For many of us, this year’s commemoration of December 6 feels particularly pressing and poignant.

We are very much aware of the many, many thousands of girls and women whom we are commemorating, who have been abused, attacked, beaten, murdered, violated, raped, shunned or harassed - simply because they are female. Racism, as in the in case of more than 1,000 missing and murdered First Nations, Métis and Inuit women in Canada intersects with sexism and misogyny, and compounds the force and rate of violence, as do other intersecting identities such as class and ability. 

These days, conversations are so often dominated by the subject of violence against girls and women, and the silence associated with it. High profile events have forced us yet again to dissect and examine the recently exposed cruelty of a number of men.

Compounding long-held traditions, these men brandished their power over those who are vulnerable, believing in the immutability of gender inequity and social impunity.

Their sexist hubris is being challenged, and millions of women are inspired to break the silence and bravely speak out.

And then again, this week, we reel with pain as details of the life of a mother and sons murdered by the abusive husband and father emerge. 

This tragedy brings into sharp relief, yet again, that COPA’s work, and that of our feminist colleagues needs to remain front and centre. These acts of brutality, abuse and violence force us to recognize that there is still so much work to be done.

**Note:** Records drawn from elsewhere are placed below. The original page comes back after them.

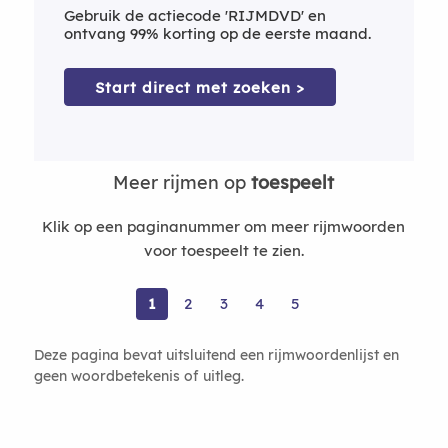
Gebruik de actiecode 'RIJMDVD' en
ontvang 99% korting op de eerste maand.
Start direct met zoeken >
Meer rijmen op
toespeelt
Klik op een paginanummer om meer rijmwoorden
voor toespeelt te zien.
1
2
3
4
5
Deze pagina bevat uitsluitend een rijmwoordenlijst en
geen woordbetekenis of uitleg.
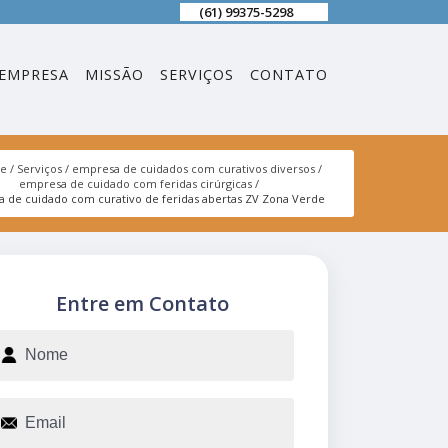
(61) 99375-5298
EMPRESA
MISSÃO
SERVIÇOS
CONTATO
e
Serviços
empresa de cuidados com curativos diversos
empresa de cuidado com feridas cirúrgicas
 de cuidado com curativo de feridas abertas ZV Zona Verde
Entre em Contato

From its inception, COPA has dedicated itself to preventing violence against women in order to break the cycle of violence. Recognizing individual and systemic power imbalances as central to any abusive act helps us understand how violence against women is integral to sexism, to violence against girls, and to violence against children, as well as to racism, homophobia, ableism, xenophobia…and to multiple forms of abuse and discrimination.

Taking stock of this, we are faced with compelling evidence of the need to start early to break the cycle of violence, and be visionary, offering a truly different way of being to young people, to girls, and to boys.

Unfortunately, self-defense courses for girls and women are still crucial, as are meaningful discussions with young people about power, rights, responsibilities and consent.

Fostering the principles of empowerment, children’s rights, women’s rights, human rights and social justice is the logical result of that analysis, and the lynchpin of all our work.

COPA is proud of its commitment and dedication to preventing violence, as we enter our 20th year. And we feel proud of all that we, and our passionate colleagues in the feminist movement have accomplished these past decades – as well as the inroads we continue to make each and every day.

Join us in our commitment and dedication to the future. We can break the cycle of violence by promoting the right of girls, boys, women, and all people, to be safe, strong and free.